Sans nécessairement confier la fixation des droits d’inscription des établissements sous tutelle d’autres ministères au MESRI, il conviendrait, en tout état de cause, de renforcer le suivi et le pilotage exercé par ce dernier sur l’évolution des droits d’inscription dans l’ensemble de l’enseignement supérieur public. Ce renforcement de la coordination interministérielle n’aurait pas pour objectif d’uniformiser les droits d’inscription, mais de garantir la cohérence de leur niveau entre les établissements de l’enseignement supérieur public et l’inscription de leur évolution dans une stratégie claire. Ce rôle de coordination du MESRI pourrait être matérialisé par sa cosignature systématique, au côté du ministère exerçant la tutelle principale de l’établissement concerné et de celui du budget, des arrêtés de fixation du montant des droits d’inscription.

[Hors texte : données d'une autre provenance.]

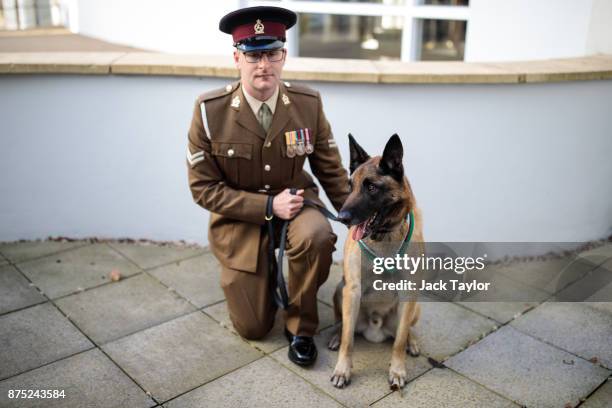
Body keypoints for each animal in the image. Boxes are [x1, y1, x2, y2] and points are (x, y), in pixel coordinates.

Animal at [328, 134, 424, 388]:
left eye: (371, 187)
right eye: (350, 186)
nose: (341, 218)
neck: (384, 237)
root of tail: (376, 328)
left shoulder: (408, 293)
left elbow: (398, 341)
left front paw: (398, 370)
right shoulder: (352, 290)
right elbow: (348, 340)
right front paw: (342, 370)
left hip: (416, 305)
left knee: (404, 330)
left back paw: (412, 341)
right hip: (340, 292)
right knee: (344, 326)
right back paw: (335, 335)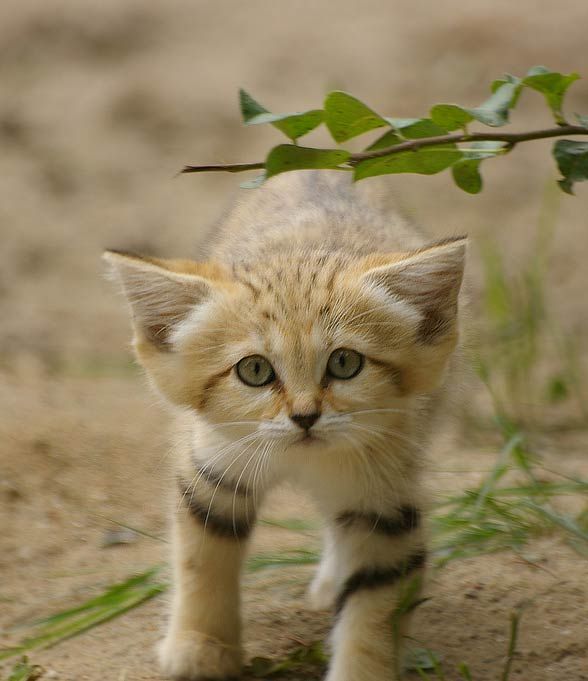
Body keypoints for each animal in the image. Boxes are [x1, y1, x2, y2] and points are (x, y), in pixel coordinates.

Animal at [103, 170, 466, 680]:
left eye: (345, 363)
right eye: (254, 370)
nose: (305, 416)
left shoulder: (387, 503)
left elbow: (374, 604)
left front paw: (361, 669)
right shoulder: (211, 472)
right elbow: (201, 562)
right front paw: (201, 645)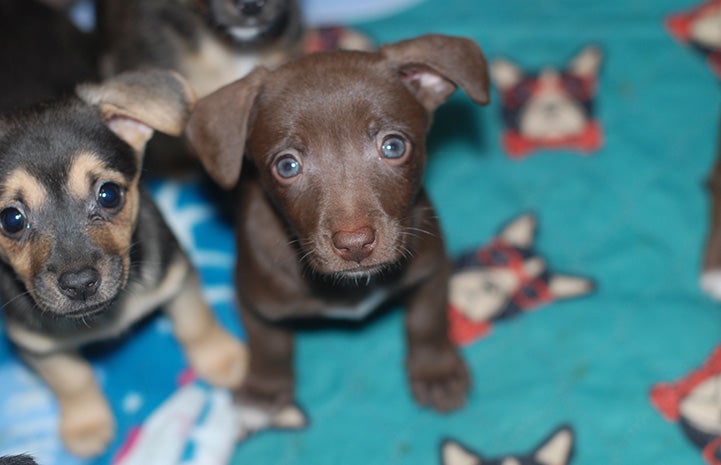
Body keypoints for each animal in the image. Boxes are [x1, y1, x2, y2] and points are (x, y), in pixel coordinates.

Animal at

Les droits de scolarité ne font pas l’objet d’études statistiques de la part du MESRI. Les données recueillies à ce sujet auprès des cohortes de bacheliers n’ont, jusqu’à présent, pas été exploitées par ce ministère. Le thème des droits d’inscription gagnerait, à cet égard, à être inclus dans une de ses publications régulières, qui apporterait une information détaillée sur tous les domaines de l’enseignement supérieur, afin, par exemple, de pouvoir analyser l’évolution historique du montant des droits d’inscription au sein des différentes catégories d’établissements d’enseignement supérieur, le montant des droits d’inscription réellement acquittés par les étudiants étrangers, etc. Une étude pourrait être menée pour évaluer les impacts éventuels des augmentations récentes de droits d’inscription au sein notamment des écoles d’ingénieurs publiques sur le profil des étudiants.

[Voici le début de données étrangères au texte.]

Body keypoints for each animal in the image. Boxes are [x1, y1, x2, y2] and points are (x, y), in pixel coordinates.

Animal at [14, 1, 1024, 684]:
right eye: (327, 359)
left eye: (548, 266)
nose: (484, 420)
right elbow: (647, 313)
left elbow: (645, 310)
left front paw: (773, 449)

L’information du Parlement sur les droits d’inscription mériterait également d’être complétée, s’agissant de leur niveau au sein de l’enseignement supérieur public et des recettes financières associées. Sur ce dernier point, il serait utile, en particulier, de disposer de données homogènes sur les recettes financières issues des droits d’inscription aux diplômes nationaux et aux diplômes d’établissement sur l’ensemble du périmètre de l’enseignement supérieur public : à l’heure actuelle, les tutelles ministérielles ne centralisent pas, ou pas toujours, ces données. Le rapport sur les politiques nationales de recherche et de formations supérieures, qui constitue une annexe au projet de loi de finances, devrait être complété en ce sens. Actuellement, il ne comporte aucune mention relative aux droits d’inscription.
Enfin, dans le prolongement de la méthode de « connaissance des coûts » expérimentée depuis 2013 par le MESRI, il conviendrait de généraliser, sous l’égide de ce dernier, la démarche de calcul des coûts complets des formations, sur une base harmonisée, à l’ensemble des établissements d’enseignement supérieur public.